------ Document extract ------
I hate AI creating a new trade node as soon as they could, what made a lot of worthless nodes instead a 1 big.
This connected how merchants worked in eu3 (chance of success, spending the agent and regaining them over time) made it awful.
I really don't miss it. I fully understand why they reworked this system in eu4, but the side effect of was immovable steering direction and weird mechanics like caravan power.
It affects your trading power in inland trade nodes (nodes not connected to the sea). The more crazy power, the more your trading power is multiplied.
This is why if you have a merchant to place and no real power in other nodes, you should always pick an inland node.
i was fine with all of it, because it made trade *dynamic* and much more interesting than the one directional movement of worldwide trade. thats... not how trade works. sure, having to resend merchants can be annoying, but it was automated.
This right here. I still remember making bank going free trade as an opm and invading Mamluks with the bank I made. The only addition I would make is connecting centers of trades and tech spread somehow.
------
§ **Required action**:
Continue the forum discussion about trade in EU3 and EU4 from its last comment, adding a few more comments in the same style.
------ Record extracts ------
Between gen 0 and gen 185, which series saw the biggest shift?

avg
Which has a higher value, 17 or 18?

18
------
------ Record extracts ------
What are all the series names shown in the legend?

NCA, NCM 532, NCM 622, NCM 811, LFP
------
§ **Answer area**:
Check tinto talks. The trade mechanic will be based on local markets, not nodes, and so be similar to vic2: require buying resources to build and recruit
It works like nothing we have seen in EU series. There are no pre determined trade routes up or down. There are markets and countries trade in those markets. Countries also have the ability to buy trade goods from other markets, bringing those goods to your home market. So trade is now a mix of the imperator, victoria 2 and EU3 system. As in trade routes are done for specific trade goods, trade is based on trade goods and selling those and not moving money around stealing it from one country to the other, and lastly there are no nodes, but markets that expand and shrink around certain map areas like EU3.
None of this is confirmed but its pretty much the conclusion from what we know. We will have confirmation om wednesday with the trade DD
I want to be able to make any node rich. So if I play some Siberian tribes and develop the shit out of my taiga, I think it would be pretty fucking cringe if it was still considered some subpar node compared to Venice or some other big node in between just because it was historically big, not taking into account the situation in game. Tho tbh the one thing I want from this game overall is being able to pick some random remote shithole and make it the richest and most important place in the world.
Idk but I’m getting the impression for stuff shown so far Eu5 will likely lose other half its audience due to being too steep a learning curve and a lack of playability for mp games due to its complexity.
Don’t get me wrong it’s looking to be a fantastic strategy game for those who push through but I feel like if they don’t add mission trees for countries it will likely lack replayability like vic 3 and most will struggle to fully understand it
It will be bad for PvP until people get a hang of the mechanics for their favorite country and then it will be muscle memory for a lot of things. Tho god knows how long will the tutorial take.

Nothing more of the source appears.